While studying at American University, Rachel Koretsky found herself going to off-campus gyms to get her daily workouts in. AU's on-site facilities were always packed, and wait times were unbearably long.

That is, until Koretsky launched upace. In the summer after she graduated from AU's Kogod School of Business in 2014, Koretsky traveled to over 30 colleges and universities to chat with students about the problem of campus rec wait times. Whether from small campuses like AU or large state schools like Penn State, students said they all had the same problem with crowded facilities.

Upace launched to take on this problem. The web-based app lets students at partnering schools schedule and reserve a machine in their on-campus facilities. It started at AU and soon added larger campuses, such as Florida State University and Rutgers University, to the expanding client list.

The idea was to always start with university campus facility scheduling, but recently, upace has been rapidly eyeing other clientele for its mobile platform, such as South Florida's nine YMCA locations and two conferences that upace designed custom apps for in 2017.

"From the beginning, my vision was always to expand beyond universities," Koretsky told me in a recent interview. "But I first wanted to tackle the university marketplace. Being a recent graduate, I understood the user perspective and I could easily communicate that with the recreation folks at universities."

In the past few years, upace has found itself following through on Koretsky's original vision. While pitching at a Philadelphia tech meetup in 2016, a member of the YMCA of Greater Brandywine, which includes eight locations across Pennsylvania, saw the demo and approached Koretsky about implementing the technology in all of their facilities. By the summer, they had launched upace's technology platform in a custom app for all of the Greater Brandywine YMCA locations.

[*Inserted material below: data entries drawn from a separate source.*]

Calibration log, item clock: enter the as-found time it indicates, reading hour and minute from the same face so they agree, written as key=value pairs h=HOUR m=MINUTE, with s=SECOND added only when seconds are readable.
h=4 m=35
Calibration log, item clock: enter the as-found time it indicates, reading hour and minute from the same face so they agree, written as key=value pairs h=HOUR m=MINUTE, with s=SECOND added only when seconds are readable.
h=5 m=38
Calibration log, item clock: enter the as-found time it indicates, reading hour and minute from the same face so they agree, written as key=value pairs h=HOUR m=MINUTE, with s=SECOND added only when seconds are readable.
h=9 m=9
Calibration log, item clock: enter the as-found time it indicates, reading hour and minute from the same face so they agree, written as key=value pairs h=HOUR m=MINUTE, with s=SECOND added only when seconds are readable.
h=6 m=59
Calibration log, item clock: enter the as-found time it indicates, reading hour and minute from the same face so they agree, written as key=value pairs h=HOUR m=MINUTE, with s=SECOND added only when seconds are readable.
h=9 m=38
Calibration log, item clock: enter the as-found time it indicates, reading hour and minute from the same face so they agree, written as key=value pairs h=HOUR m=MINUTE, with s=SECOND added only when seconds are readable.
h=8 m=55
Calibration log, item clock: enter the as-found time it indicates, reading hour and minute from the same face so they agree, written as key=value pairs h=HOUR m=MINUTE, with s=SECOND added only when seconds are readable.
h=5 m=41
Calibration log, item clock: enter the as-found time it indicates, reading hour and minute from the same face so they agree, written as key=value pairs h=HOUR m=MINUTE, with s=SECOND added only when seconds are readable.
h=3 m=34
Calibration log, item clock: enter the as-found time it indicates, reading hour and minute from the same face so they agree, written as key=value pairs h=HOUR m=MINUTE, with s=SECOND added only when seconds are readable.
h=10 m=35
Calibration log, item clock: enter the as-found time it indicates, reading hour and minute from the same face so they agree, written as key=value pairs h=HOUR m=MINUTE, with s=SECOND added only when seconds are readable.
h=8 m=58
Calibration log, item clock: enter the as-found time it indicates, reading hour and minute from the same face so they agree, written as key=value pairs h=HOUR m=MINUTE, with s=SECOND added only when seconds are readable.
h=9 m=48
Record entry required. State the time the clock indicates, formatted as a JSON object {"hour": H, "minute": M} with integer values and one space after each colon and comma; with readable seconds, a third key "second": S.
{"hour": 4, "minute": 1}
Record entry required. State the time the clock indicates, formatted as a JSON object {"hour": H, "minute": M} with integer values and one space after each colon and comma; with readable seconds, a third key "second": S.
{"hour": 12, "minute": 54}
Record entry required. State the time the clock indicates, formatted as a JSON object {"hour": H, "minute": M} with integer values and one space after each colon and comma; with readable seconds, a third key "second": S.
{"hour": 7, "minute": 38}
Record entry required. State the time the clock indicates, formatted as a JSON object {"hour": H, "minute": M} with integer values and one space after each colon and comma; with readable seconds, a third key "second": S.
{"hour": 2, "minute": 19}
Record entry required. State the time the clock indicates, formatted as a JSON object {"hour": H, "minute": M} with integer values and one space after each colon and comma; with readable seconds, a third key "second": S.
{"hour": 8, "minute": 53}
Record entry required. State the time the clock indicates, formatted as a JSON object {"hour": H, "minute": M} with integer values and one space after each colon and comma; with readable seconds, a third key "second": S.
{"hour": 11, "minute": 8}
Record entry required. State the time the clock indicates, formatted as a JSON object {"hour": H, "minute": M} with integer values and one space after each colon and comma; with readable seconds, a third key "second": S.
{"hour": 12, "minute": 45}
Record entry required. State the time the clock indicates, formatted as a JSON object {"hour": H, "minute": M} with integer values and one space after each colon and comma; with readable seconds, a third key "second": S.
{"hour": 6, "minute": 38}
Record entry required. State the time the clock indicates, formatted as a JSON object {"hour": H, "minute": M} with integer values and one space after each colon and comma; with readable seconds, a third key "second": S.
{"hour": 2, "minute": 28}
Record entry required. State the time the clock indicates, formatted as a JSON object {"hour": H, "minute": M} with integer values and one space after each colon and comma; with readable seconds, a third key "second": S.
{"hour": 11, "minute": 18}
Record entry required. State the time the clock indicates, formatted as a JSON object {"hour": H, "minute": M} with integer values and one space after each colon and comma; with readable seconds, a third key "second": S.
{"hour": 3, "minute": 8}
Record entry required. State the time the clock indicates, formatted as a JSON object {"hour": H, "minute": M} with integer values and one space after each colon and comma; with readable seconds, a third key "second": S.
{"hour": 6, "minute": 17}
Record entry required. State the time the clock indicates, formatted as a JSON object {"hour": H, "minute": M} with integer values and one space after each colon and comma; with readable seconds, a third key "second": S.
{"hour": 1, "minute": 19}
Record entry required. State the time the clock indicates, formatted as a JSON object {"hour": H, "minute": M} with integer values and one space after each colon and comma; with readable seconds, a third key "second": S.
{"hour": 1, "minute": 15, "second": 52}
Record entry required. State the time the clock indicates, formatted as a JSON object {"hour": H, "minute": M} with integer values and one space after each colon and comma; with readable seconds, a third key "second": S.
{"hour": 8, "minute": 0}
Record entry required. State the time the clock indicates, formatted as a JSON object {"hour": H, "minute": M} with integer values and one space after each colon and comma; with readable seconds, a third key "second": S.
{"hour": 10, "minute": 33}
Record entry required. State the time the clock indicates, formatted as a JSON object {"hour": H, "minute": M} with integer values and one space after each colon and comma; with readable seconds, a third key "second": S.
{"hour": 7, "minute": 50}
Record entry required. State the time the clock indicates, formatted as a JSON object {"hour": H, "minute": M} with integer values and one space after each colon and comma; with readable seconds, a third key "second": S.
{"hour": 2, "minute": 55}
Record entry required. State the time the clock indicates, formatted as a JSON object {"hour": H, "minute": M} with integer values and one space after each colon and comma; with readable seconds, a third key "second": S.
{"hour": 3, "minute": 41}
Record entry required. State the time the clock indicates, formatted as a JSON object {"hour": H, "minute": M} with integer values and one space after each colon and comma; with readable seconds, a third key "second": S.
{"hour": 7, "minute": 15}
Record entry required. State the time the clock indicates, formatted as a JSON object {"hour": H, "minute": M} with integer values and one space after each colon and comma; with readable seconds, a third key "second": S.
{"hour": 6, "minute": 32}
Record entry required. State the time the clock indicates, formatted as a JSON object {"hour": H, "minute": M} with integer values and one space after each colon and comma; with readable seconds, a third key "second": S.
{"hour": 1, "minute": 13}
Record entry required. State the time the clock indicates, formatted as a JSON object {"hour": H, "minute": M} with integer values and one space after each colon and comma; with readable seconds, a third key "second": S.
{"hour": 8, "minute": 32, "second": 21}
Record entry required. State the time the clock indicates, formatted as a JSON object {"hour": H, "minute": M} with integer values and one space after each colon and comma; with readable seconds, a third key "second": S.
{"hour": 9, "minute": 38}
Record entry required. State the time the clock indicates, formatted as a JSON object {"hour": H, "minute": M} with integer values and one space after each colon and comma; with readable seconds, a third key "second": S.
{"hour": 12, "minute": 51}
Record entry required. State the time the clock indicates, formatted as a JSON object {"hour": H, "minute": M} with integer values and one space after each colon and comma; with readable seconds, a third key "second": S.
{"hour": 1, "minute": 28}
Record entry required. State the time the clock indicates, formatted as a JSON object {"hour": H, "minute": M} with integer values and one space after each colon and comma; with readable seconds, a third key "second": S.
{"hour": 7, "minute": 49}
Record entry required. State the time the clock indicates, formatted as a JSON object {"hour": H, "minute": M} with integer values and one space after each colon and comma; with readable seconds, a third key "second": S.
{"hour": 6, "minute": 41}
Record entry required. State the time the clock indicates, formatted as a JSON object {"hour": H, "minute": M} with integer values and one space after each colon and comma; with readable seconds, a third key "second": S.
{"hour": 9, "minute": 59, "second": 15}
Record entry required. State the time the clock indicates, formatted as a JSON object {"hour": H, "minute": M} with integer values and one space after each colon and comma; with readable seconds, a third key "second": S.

This new focus on expanding clientele types brought on what is now known as "upace 2.0," a total app redesign the company announced in early March at the NIRSA conference.

"We're focusing more on the overarching recreation community," Koretsky said. "It's not just about fitness. You can easily add other programs like intramurals or childcare — having all of these other options in the app that way you can give the client the options that they need."

In 2014, Koretsky was in this on her own. She worked out of AU's Entrepreneurship Lab on campus, and she didn't really have a team behind her. Now, peeking at the company's website, upace has not only a CEO and founder, but also a chief technology officer with more than 10 years of experience, and a chief revenue officer with over 20 years in the field. Koretsky said the company is now a core team of five. And the team recently moved into Alley powered by Verizon's D.C. location, growing out of both the AU space and WeWork. All this, while remaining mostly revenue-driven and bootstrapped (except for a small amount of funding from family and friends to get the idea off the ground), and no plans to raise any investment funds.

"We don't want people to see us as just a mobile app. We've become a mobile platform," Koretsky said. "You can use us to manage your center, and in the front-end, give all of your members access through their fingertips."

In upace 2.0, the company completely redesigned the platform — new color schemes, new app functionalities and new, streamlined reservation and notification functionality. In all, the redesign lets facility managers learn from the users' data with real-time data-tracking capabilities.

"We were being proactive on everything at once," Koretsky said. "As we're going into this next phase of scalability, I wanted to make sure we have the best technology that's out there."

Moving forward, upace is focused on remaining an industry leader — keeping their heads down and following through on their vision. Korestsky says most of their competition are companies that are following upace's lead.